Figuras públicas brasileiras têm usado frequentemente a Bíblia para atribuir às mulheres um papel de submissão aos homens. No último dia das mulheres, Michelle Bolsonaro afirmou que o papel da esposa é ser ajudadora do marido. De fato, esta visão, comum no conservadorismo cristão, encontra eco nos textos bíblicos. Mas essa história é mais complexa.
As narrativas bíblicas permitem visões alternativas. Muitos teólogos (e teólogas!) têm feito leituras que conferem maior relevância ao gênero feminino, mesmo reconhecendo que a Bíblia é criação de um contexto histórico de forte dominação masculina.
O primeiro livro da Bíblia preservou dois relatos míticos diferentes da criação. Neles, a posição da mulher também é bem distinta. Em Gênesis 1, homem e mulher são criados juntos e ambos são ditos “imagem e semelhança” de Deus (Elohim). Não há nenhuma menção à submissão da mulher e as primeiras ordens da divindade se dirigem ao casal: ter relações sexuais (“crescei e multiplicai-vos”) e dominar a terra e os demais seres vivos.
Já em Gênesis 2, o homem é criado em primeiro lugar, moldado em argila. Quando Deus (Yahweh) considera que não seria bom o homem ficar sozinho, ele não cria uma mulher, mas os animais. É somente quando o homem não encontra um bom auxiliar entre os bichos que a divindade resolve criar a mulher a partir de um pedaço do homem. A tradução “costela” é debatida, mas isso é pouco importante aqui. Em Gênesis 2, a mulher é o último elemento da criação.
É fácil explicar por que o relato de Gênesis 2 foi o mais acolhido e divulgado pelas tradições religiosas posteriores, sobretudo cristãs: ele reforçava a ideia de uma hierarquia patriarcal entre os gêneros e estabelecia um papel subordinado e secundário para a mulher.
Em muitos casos, as figuras femininas da Bíblia são definidas pelo seu papel reprodutivo para garantir a continuidade da linhagem masculina. A questão da maternidade é central nas histórias de Rebeca, Raquel, Lea e, sobretudo, Sara.
Mas outras mulheres se destacam por sua sabedoria e liderança, contradizendo a narrativa predominante na Bíblia de um poder exercido exclusivamente pelos homens.
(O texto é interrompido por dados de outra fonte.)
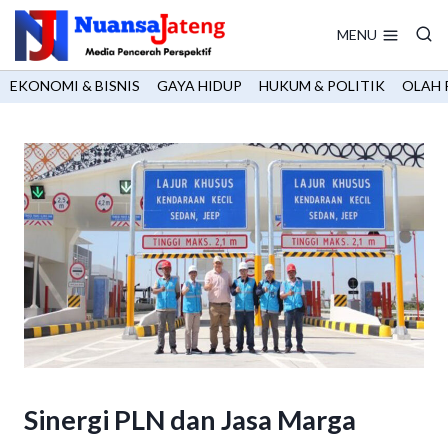
Skip
to
MENU
content
EKONOMI & BISNIS
GAYA HIDUP
HUKUM & POLITIK
OLAH 
Sinergi PLN dan Jasa Marga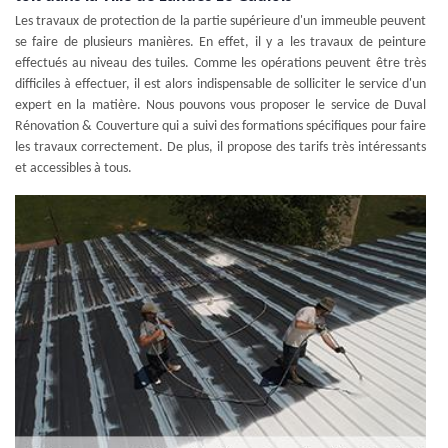
Les travaux de protection de la partie supérieure d'un immeuble peuvent
se faire de plusieurs manières. En effet, il y a les travaux de peinture
effectués au niveau des tuiles. Comme les opérations peuvent être très
difficiles à effectuer, il est alors indispensable de solliciter le service d'un
expert en la matière. Nous pouvons vous proposer le service de Duval
Rénovation & Couverture qui a suivi des formations spécifiques pour faire
les travaux correctement. De plus, il propose des tarifs très intéressants
et accessibles à tous.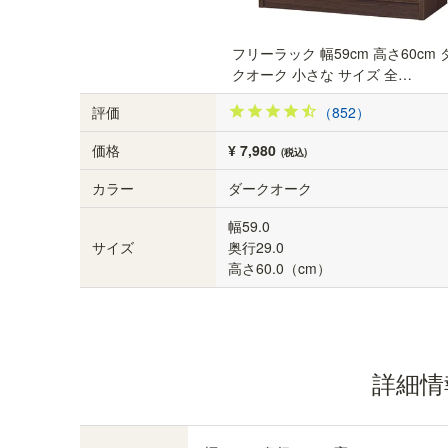
フリーラック 幅59cm 高さ60cm 
クオーク 小さな サイズ 全…
評価
（852）
価格
¥ 7,980
(税込)
カラー
ダークオーク
幅59.0
サイズ
奥行29.0
高さ60.0（cm）
詳細情
全棚高さ調節できます。
シライオリジナルの棚受け金具を使うことで、全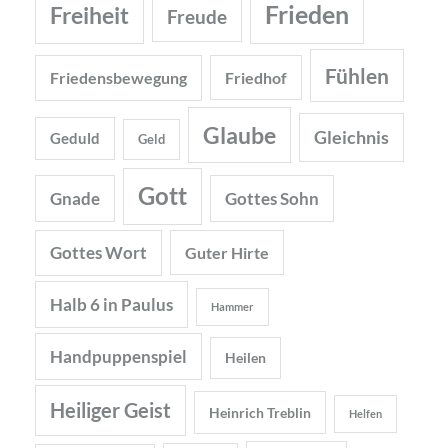
Frieden
Freiheit
Freude
Fühlen
Friedensbewegung
Friedhof
Glaube
Gleichnis
Geduld
Geld
Gott
Gnade
Gottes Sohn
Gottes Wort
Guter Hirte
Halb 6 in Paulus
Hammer
Handpuppenspiel
Heilen
Heiliger Geist
Heinrich Treblin
Helfen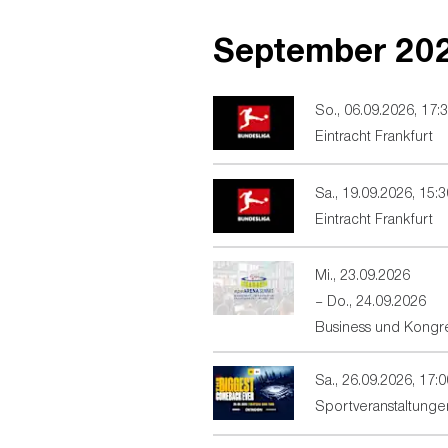
September
20
So., 06.09.2026
,
17:
Eintracht Frankfurt
Sa., 19.09.2026
,
15:3
Eintracht Frankfurt
Mi., 23.09.2026
–
Do., 24.09.2026
Business und Kongr
Sa., 26.09.2026
,
17:0
Sportveranstaltunge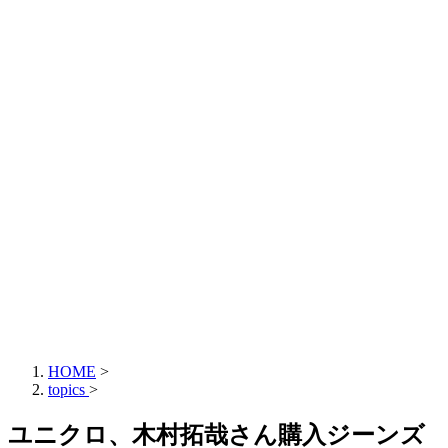
HOME
>
topics
>
ユニクロ、木村拓哉さん購入ジーンズ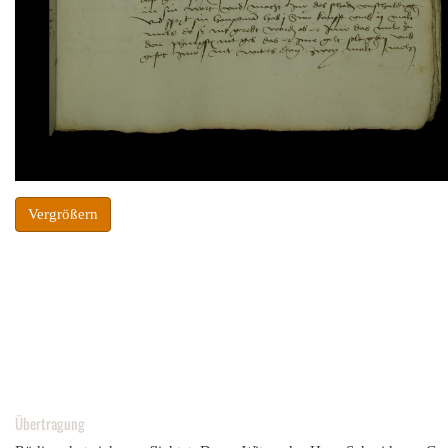
Vergrößern
Übertragung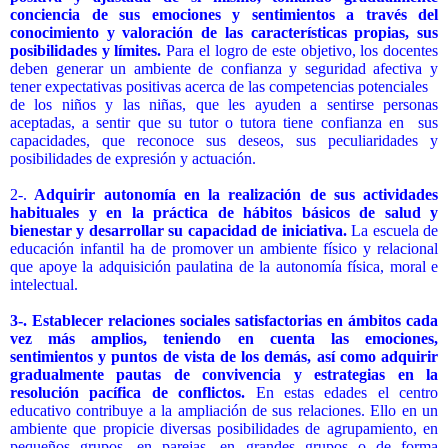
conciencia de sus emociones y sentimientos a través del
conocimiento y valoración de las características propias, sus
posibilidades y límites.
Para el logro de este objetivo, los docentes
deben generar un ambiente de confianza y seguridad afectiva y
tener expectativas positivas acerca de las competencias potenciales
de los niños y las niñas, que les ayuden a sentirse personas
aceptadas, a sentir que su tutor o tutora tiene confianza en
sus
capacidades, que reconoce sus deseos, sus peculiaridades y
posibilidades de expresión y actuación.
2-.
Adquirir autonomía en la realización de sus actividades
habituales y en la práctica de hábitos básicos de salud y
bienestar y desarrollar su capacidad de iniciativa.
La escuela de
educación infantil ha de promover un ambiente físico y relacional
que apoye la adquisición paulatina de la autonomía física, moral e
intelectual.
3-. Establecer relaciones sociales satisfactorias en ámbitos cada
vez más amplios, teniendo en cuenta las emociones,
sentimientos y puntos de vista de los demás, así como adquirir
gradualmente pautas de convivencia y estrategias en la
resolución pacífica de conflictos.
En estas edades el centro
educativo contribuye a la ampliación de sus relaciones. Ello en un
ambiente que propicie diversas posibilidades de agrupamiento, en
pequeños grupos, en parejas, en grandes grupos o de forma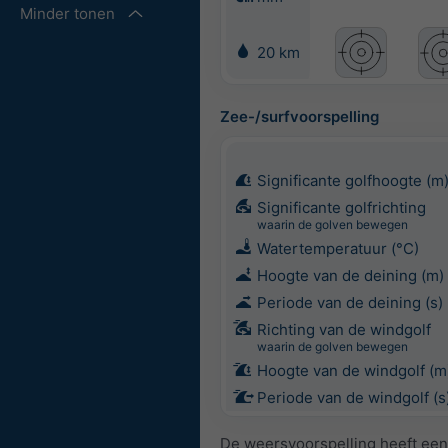
Minder tonen
20 km
Zee-/surfvoorspelling
Significante golfhoogte (m
Significante golfrichting
waarin de golven bewegen
Watertemperatuur (°C)
Hoogte van de deining (m)
Periode van de deining (s)
Richting van de windgolf
waarin de golven bewegen
Hoogte van de windgolf (m
Periode van de windgolf (s
De weersvoorspelling heeft een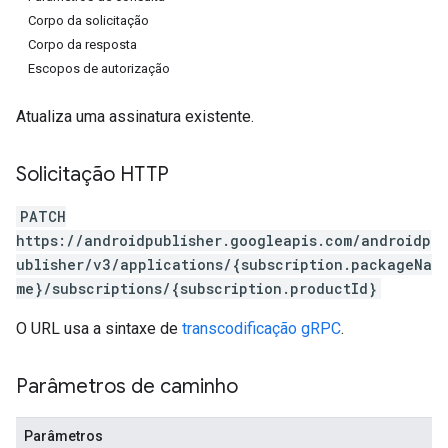
Corpo da solicitação
Corpo da resposta
Escopos de autorização
Atualiza uma assinatura existente.
Solicitação HTTP
PATCH
https://androidpublisher.googleapis.com/androidp
ublisher/v3/applications/{subscription.packageNa
ions
me}/subscriptions/{subscription.productId}
ions.offers
O URL usa a sintaxe de
transcodificação gRPC
.
Parâmetros de caminho
Parâmetros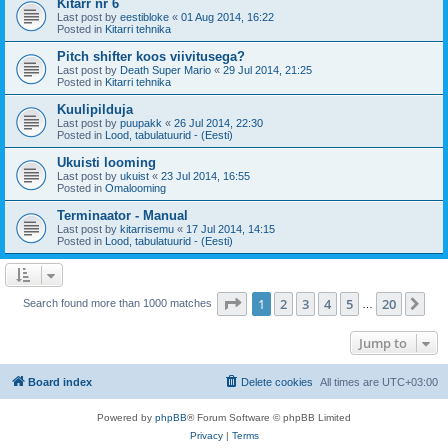
Kitarr nr 6
Last post by
eestibloke
«
01 Aug 2014, 16:22
Posted in
Kitarri tehnika
Pitch shifter koos viivitusega?
Last post by
Death Super Mario
«
29 Jul 2014, 21:25
Posted in
Kitarri tehnika
Kuulipilduja
Last post by
puupakk
«
26 Jul 2014, 22:30
Posted in
Lood, tabulatuurid - (Eesti)
Ukuisti looming
Last post by
ukuist
«
23 Jul 2014, 16:55
Posted in
Omalooming
Terminaator - Manual
Last post by
kitarrisemu
«
17 Jul 2014, 14:15
Posted in
Lood, tabulatuurid - (Eesti)
Page
1
of
20
1
2
3
4
5
20
Ne
Search found more than 1000 matches
…
Jump to
Board index
Delete cookies
All times are
UTC+03:00
Powered by
phpBB
® Forum Software © phpBB Limited
Privacy
|
Terms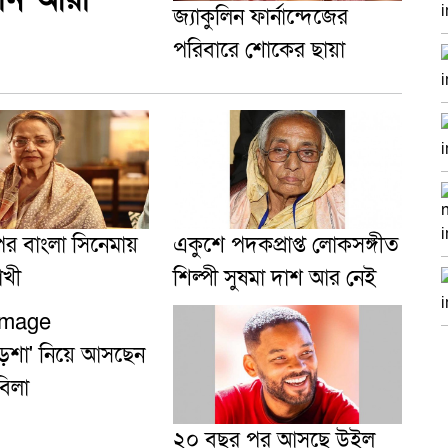
জ্যাকুলিন ফার্নান্দেজের
পরিবারে শোকের ছায়া
র বাংলা সিনেমায়
একুশে পদকপ্রাপ্ত লোকসঙ্গীত
াখী
শিল্পী সুষমা দাশ আর নেই
ড়শা' নিয়ে আসছেন
বিলা
২০ বছর পর আসছে উইল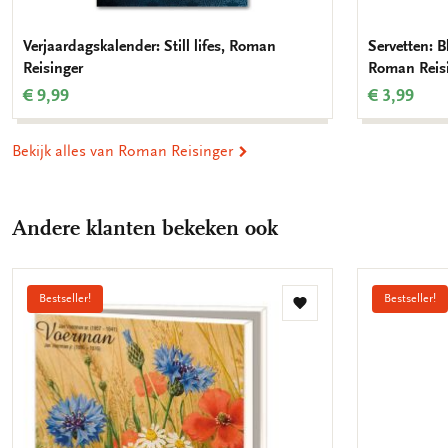
Verjaardagskalender: Still lifes, Roman
Servetten: 
Reisinger
Roman Reis
€ 9,99
€ 3,99
Bekijk alles van Roman Reisinger
Andere klanten bekeken ook
Bestseller!
Bestseller!
Toevoegen
aan
verlanglijst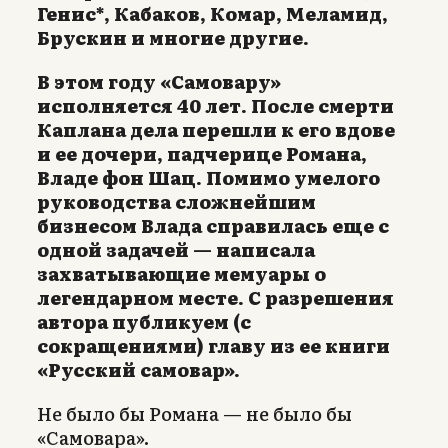
Генис*, Кабаков, Комар, Меламид,
Брускин и многие другие.
В этом году «Самовару»
исполняется 40 лет. После смерти
Каплана дела перешли к его вдове
и ее дочери, падчерице Романа,
Владе фон Шац. Помимо умелого
руководства сложнейшим
бизнесом Влада справилась еще с
одной задачей — написала
захватывающие мемуары о
легендарном месте. С разрешения
автора публикуем (с
сокращениями) главу из ее книги
«Русский самовар».
Не было бы Романа — не было бы
«Самовара».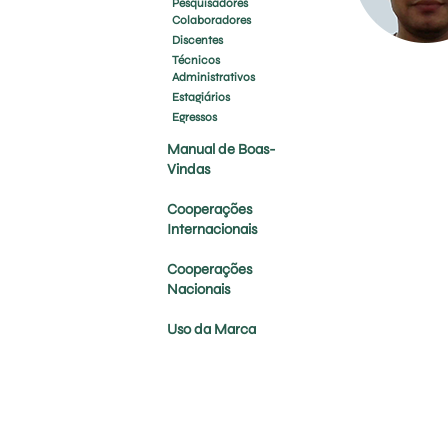
Pesquisadores
Colaboradores
Discentes
Técnicos
Administrativos
Estagiários
Egressos
Manual de Boas-
Vindas
Cooperações
Internacionais
Cooperações
Nacionais
Uso da Marca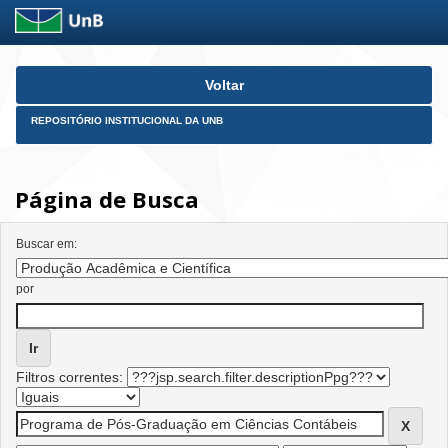
Skip
Voltar
navigation
REPOSITÓRIO INSTITUCIONAL DA UNB
Página de Busca
Buscar em:
por
Filtros correntes: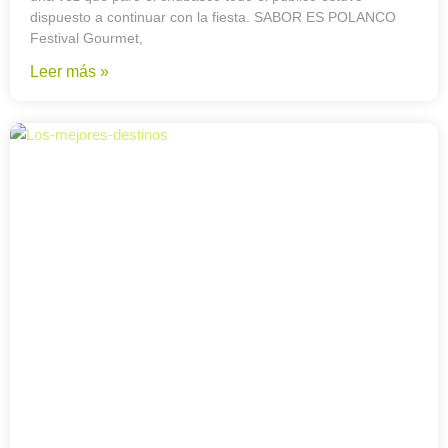
dispuesto a continuar con la fiesta. SABOR ES POLANCO
Festival Gourmet,
Leer más »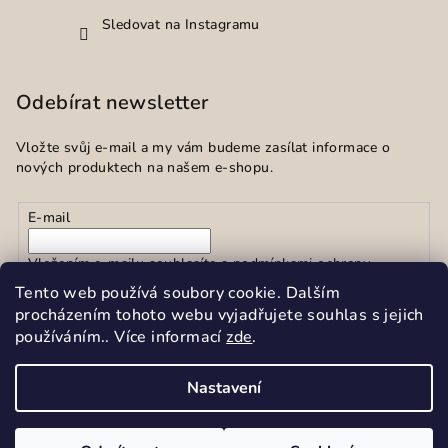
Sledovat na Instagramu
Odebírat newsletter
Vložte svůj e-mail a my vám budeme zasílat informace o
nových produktech na našem e-shopu.
E-mail
Vložením e-mailu souhlasíte s
podmínkami ochrany
osobních údajů
Tento web používá soubory cookie. Dalším
procházením tohoto webu vyjadřujete souhlas s jejich
používáním.. Více informací
zde
.
Přihlásit se
Nastavení
Copyright 2026
Sekar spol.s r.o.
. Všechna práva vyhrazena.
Upravit nastavení cookies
Em Juízes, Débora conduz uma campanha vitoriosa contra os canaanitas. Ester dá mostras de grande astúcia e coragem para salvar o seu povo do extermínio.
Essa imagem ambivalente da mulher na Bíblia hebraica persiste no Novo Testamento.
Os próprios ensinamentos de Jesus foram muitas vezes considerados bastante inclusivos em relação às mulheres e bem à frente de sua época. O reino que ele apregoa não faz distinções de sexo, raça ou posição social. Embora os discípulos sejam todos homens, Maria Madalena é considerada uma seguidora privilegiada de Jesus. Além disso, uma das discussões teológicas mais sofisticadas de Jesus ocorre com uma mulher. E uma mulher samaritana, considerada impura pelos judeus.
Junto com Maria Madalena, outras mulheres estão entre as principais testemunhas da ressurreição e são as primeiras a anunciá-la aos onze discípulos, que, num primeiro momento, consideram um desvario sem sentido (nenhuma novidade, não é mesmo?).
O Novo Testamento também contém, porém, passagens extremamente depreciativas às mulheres e restrições ao seu papel no desenvolvimento das primeiras igrejas. Os escritos de Paulo estão entre os mais machistas da Bíblia: “que a mulher conserve o silêncio, com toda submissão”; “eu não permito que a mulher domine o homem”. Para Paulo, a mulher é um ser fraco, que caiu em tentação e transgressão, mas que pode ser salva pela maternidade.
Como se vê, a Bíblia dá testemunhos diferentes e até conflitantes sobre a mulher. As pessoas que usam a Bíblia como uma referência para suas vidas – sejam simples fiéis ou líderes religiosos – podem escolher vários caminhos. Qual você está escolhendo?